::: TEXT FOR ANALYSIS :::

# Specific 3D Printers, Scanners, & Hardware > Pegasus Touch Laser SLA Printer Forum >  KS Project Update #11: Introducing Clear and White Resin, Final Shipping Laser.....

## Eddie

*Project Update #11: Introducing Clear and White Resin, Final Shipping Laser Spot Size ~80um*Posted by Full Spectrum Laser ♥ Like

We've been super busy over here at FSL3D but wanted to give a quick update.  We've been working hard on the resin formulations to deliver the best materials.  We are now confident we can deliver just about any color including Clear and White by the ship date.  We've printed out some mini rook pictures here:
FSL Clear Resin, clearly see the stairs and double helix inside now
Perfecting clear was a top priority because now we can mix many other colors with just various pigments (like white below).
FSL White Resin
In addition, we optimized the laser spot by securing a large purchase of superior lenses from our supplier to reduce the price down to a level where we could include them with the printer.  Now we are happy to say we will offer Pegasus touch with an average of 80um laser spot size for the high definition!

::: PROVIDED MATERIAL :::

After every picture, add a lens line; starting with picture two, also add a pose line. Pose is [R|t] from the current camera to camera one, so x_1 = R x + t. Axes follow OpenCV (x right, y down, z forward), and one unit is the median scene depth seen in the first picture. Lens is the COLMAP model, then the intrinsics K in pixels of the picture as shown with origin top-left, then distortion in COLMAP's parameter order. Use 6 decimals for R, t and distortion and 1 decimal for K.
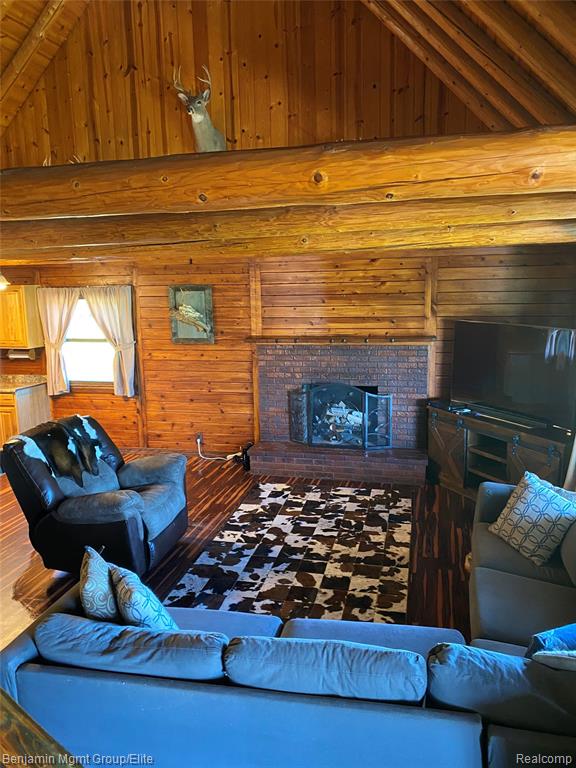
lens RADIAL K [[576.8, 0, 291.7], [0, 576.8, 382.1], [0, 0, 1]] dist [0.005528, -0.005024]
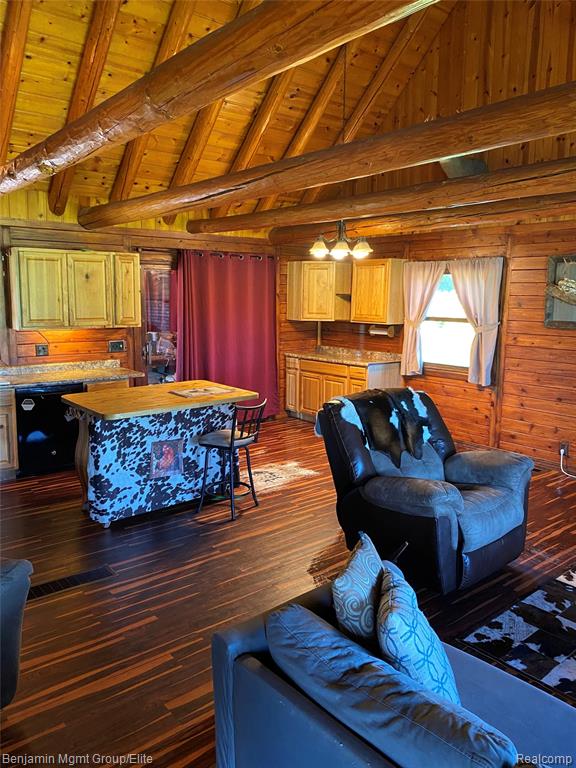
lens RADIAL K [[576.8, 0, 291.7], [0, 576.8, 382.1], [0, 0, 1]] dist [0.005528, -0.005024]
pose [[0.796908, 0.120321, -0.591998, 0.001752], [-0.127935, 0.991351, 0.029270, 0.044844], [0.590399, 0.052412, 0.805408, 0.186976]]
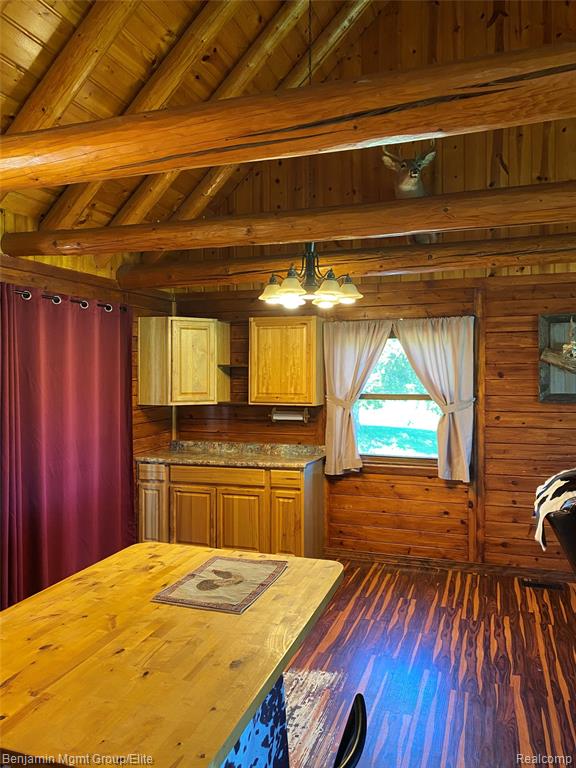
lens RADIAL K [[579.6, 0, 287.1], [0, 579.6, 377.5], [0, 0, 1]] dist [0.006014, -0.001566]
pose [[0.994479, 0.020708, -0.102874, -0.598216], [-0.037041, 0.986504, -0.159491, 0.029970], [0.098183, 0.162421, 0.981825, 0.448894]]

:::

_TASKS_:
a: In the Pegasus Touch update, what average laser spot size will the printer offer?
b: List every name the Pegasus Touch update uses for the company behind the printer.

_COMPLETED EXERCISE_:
a: An average laser spot size of 80um.

b:
- Full Spectrum Laser
- FSL3D
- FSL